Scan the data below for lines containing the string "output" and give only how many there are.

▶ Electronic design automation data:
++++
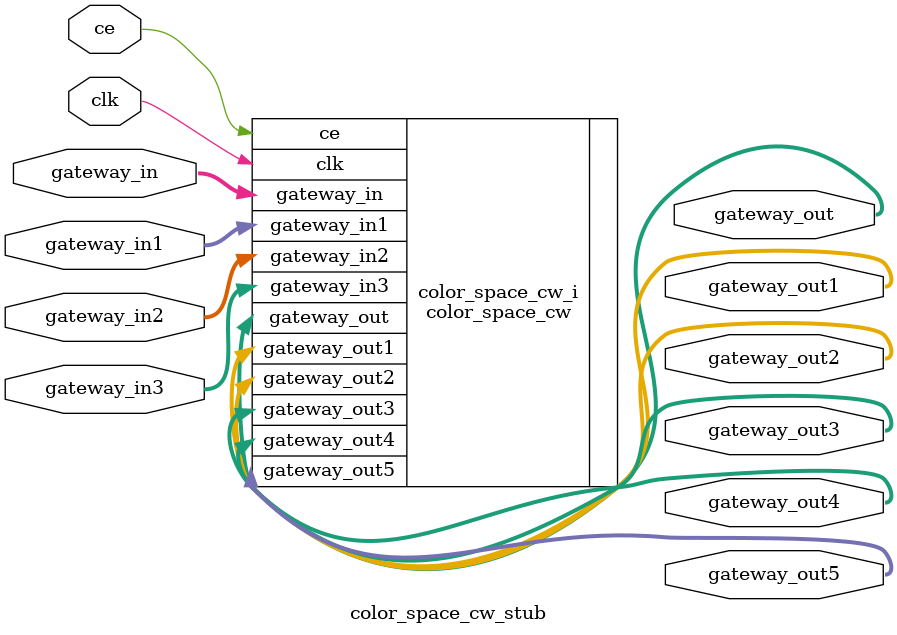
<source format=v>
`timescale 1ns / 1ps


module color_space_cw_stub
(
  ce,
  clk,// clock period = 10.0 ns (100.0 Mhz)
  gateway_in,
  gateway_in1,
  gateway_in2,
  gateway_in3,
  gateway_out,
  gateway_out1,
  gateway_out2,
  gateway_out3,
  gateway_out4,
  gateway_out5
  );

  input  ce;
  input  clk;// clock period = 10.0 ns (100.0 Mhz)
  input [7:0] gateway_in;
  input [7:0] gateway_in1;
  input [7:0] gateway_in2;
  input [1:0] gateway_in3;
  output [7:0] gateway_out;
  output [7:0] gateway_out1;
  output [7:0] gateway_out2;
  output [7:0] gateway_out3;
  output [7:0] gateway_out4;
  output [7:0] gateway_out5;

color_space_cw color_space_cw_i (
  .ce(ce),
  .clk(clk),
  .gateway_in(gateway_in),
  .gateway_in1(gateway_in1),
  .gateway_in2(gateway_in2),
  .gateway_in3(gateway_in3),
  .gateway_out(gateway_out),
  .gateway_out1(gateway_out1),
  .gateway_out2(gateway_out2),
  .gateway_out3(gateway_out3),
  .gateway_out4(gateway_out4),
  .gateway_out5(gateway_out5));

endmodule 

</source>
++++
▶ Result for this exercise: 6